▶ WHAT YOU HAVE TO DO:
Render the listing as a Markdown table with the columns Row and Line, giving each line its row number and omitting blank lines. Start with the first line of the listing and continue through the line containing "fertas da Amazon antes que acabem!", including both of those lines.

- Opening Delimiter -

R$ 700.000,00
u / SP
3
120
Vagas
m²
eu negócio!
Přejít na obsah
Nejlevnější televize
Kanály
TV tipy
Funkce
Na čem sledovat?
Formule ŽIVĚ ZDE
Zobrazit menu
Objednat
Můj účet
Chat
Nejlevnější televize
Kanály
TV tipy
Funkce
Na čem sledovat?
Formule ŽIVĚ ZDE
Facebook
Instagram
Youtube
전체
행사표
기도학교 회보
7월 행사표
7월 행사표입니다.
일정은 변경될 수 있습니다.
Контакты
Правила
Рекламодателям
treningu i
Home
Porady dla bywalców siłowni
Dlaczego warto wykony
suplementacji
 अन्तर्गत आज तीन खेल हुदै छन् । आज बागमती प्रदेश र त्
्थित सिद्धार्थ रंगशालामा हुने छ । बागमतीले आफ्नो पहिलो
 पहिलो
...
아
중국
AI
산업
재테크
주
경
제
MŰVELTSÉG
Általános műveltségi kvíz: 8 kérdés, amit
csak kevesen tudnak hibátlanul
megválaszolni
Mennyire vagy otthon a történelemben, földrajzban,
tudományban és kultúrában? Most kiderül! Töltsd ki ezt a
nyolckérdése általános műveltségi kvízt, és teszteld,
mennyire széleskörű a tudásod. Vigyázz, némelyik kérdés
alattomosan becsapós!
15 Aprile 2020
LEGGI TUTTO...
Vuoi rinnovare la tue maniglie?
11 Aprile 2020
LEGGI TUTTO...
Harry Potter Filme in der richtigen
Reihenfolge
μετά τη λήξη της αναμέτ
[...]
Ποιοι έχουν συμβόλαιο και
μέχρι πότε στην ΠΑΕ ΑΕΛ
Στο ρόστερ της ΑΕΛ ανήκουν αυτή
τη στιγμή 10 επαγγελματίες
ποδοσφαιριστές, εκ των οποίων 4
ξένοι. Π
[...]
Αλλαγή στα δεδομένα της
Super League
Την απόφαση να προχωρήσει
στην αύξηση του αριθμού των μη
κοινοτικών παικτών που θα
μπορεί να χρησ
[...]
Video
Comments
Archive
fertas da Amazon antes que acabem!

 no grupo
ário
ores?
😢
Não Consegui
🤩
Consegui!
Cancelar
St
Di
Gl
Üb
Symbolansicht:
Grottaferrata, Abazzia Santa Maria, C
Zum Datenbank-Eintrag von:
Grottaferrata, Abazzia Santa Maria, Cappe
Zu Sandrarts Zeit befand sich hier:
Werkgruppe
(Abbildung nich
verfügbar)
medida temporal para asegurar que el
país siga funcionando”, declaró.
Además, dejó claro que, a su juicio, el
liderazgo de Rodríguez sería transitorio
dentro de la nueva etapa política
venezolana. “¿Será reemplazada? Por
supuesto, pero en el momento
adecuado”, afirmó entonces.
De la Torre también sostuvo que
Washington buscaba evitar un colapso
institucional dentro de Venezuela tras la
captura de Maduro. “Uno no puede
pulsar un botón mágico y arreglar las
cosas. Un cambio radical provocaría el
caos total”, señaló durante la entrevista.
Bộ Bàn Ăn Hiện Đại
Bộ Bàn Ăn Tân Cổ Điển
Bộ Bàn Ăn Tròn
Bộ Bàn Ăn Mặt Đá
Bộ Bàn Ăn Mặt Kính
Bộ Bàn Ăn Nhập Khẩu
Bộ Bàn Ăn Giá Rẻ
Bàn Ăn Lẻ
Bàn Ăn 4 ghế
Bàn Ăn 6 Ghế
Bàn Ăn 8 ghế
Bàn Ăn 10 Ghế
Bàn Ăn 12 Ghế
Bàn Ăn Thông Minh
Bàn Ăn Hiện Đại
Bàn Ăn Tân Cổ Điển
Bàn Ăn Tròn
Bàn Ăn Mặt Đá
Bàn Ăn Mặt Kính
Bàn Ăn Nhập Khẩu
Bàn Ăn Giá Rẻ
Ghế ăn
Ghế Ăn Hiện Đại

- Closing Delimiter -

▶ TASK RESULT:
| Row | Line |
|---|---|
| 1 | R$ 700.000,00 |
| 2 | u / SP |
| 3 | 3 |
| 4 | 120 |
| 5 | Vagas |
| 6 | m² |
| 7 | eu negócio! |
| 8 | Přejít na obsah |
| 9 | Nejlevnější televize |
| 10 | Kanály |
| 11 | TV tipy |
| 12 | Funkce |
| 13 | Na čem sledovat? |
| 14 | Formule ŽIVĚ ZDE |
| 15 | Zobrazit menu |
| 16 | Objednat |
| 17 | Můj účet |
| 18 | Chat |
| 19 | Nejlevnější televize |
| 20 | Kanály |
| 21 | TV tipy |
| 22 | Funkce |
| 23 | Na čem sledovat? |
| 24 | Formule ŽIVĚ ZDE |
| 25 | Facebook |
| 26 | Instagram |
| 27 | Youtube |
| 28 | 전체 |
| 29 | 행사표 |
| 30 | 기도학교 회보 |
| 31 | 7월 행사표 |
| 32 | 7월 행사표입니다. |
| 33 | 일정은 변경될 수 있습니다. |
| 34 | Контакты |
| 35 | Правила |
| 36 | Рекламодателям |
| 37 | treningu i |
| 38 | Home |
| 39 | Porady dla bywalców siłowni |
| 40 | Dlaczego warto wykony |
| 41 | suplementacji |
| 42 |  अन्तर्गत आज तीन खेल हुदै छन् । आज बागमती प्रदेश र त् |
| 43 | ्थित सिद्धार्थ रंगशालामा हुने छ । बागमतीले आफ्नो पहिलो |
| 44 |  पहिलो |
| 45 | ... |
| 46 | 아 |
| 47 | 중국 |
| 48 | AI |
| 49 | 산업 |
| 50 | 재테크 |
| 51 | 주 |
| 52 | 경 |
| 53 | 제 |
| 54 | MŰVELTSÉG |
| 55 | Általános műveltségi kvíz: 8 kérdés, amit |
| 56 | csak kevesen tudnak hibátlanul |
| 57 | megválaszolni |
| 58 | Mennyire vagy otthon a történelemben, földrajzban, |
| 59 | tudományban és kultúrában? Most kiderül! Töltsd ki ezt a |
| 60 | nyolckérdése általános műveltségi kvízt, és teszteld, |
| 61 | mennyire széleskörű a tudásod. Vigyázz, némelyik kérdés |
| 62 | alattomosan becsapós! |
| 63 | 15 Aprile 2020 |
| 64 | LEGGI TUTTO... |
| 65 | Vuoi rinnovare la tue maniglie? |
| 66 | 11 Aprile 2020 |
| 67 | LEGGI TUTTO... |
| 68 | Harry Potter Filme in der richtigen |
| 69 | Reihenfolge |
| 70 | μετά τη λήξη της αναμέτ |
| 71 | [...] |
| 72 | Ποιοι έχουν συμβόλαιο και |
| 73 | μέχρι πότε στην ΠΑΕ ΑΕΛ |
| 74 | Στο ρόστερ της ΑΕΛ ανήκουν αυτή |
| 75 | τη στιγμή 10 επαγγελματίες |
| 76 | ποδοσφαιριστές, εκ των οποίων 4 |
| 77 | ξένοι. Π |
| 78 | [...] |
| 79 | Αλλαγή στα δεδομένα της |
| 80 | Super League |
| 81 | Την απόφαση να προχωρήσει |
| 82 | στην αύξηση του αριθμού των μη |
| 83 | κοινοτικών παικτών που θα |
| 84 | μπορεί να χρησ |
| 85 | [...] |
| 86 | Video |
| 87 | Comments |
| 88 | Archive |
| 89 | fertas da Amazon antes que acabem! |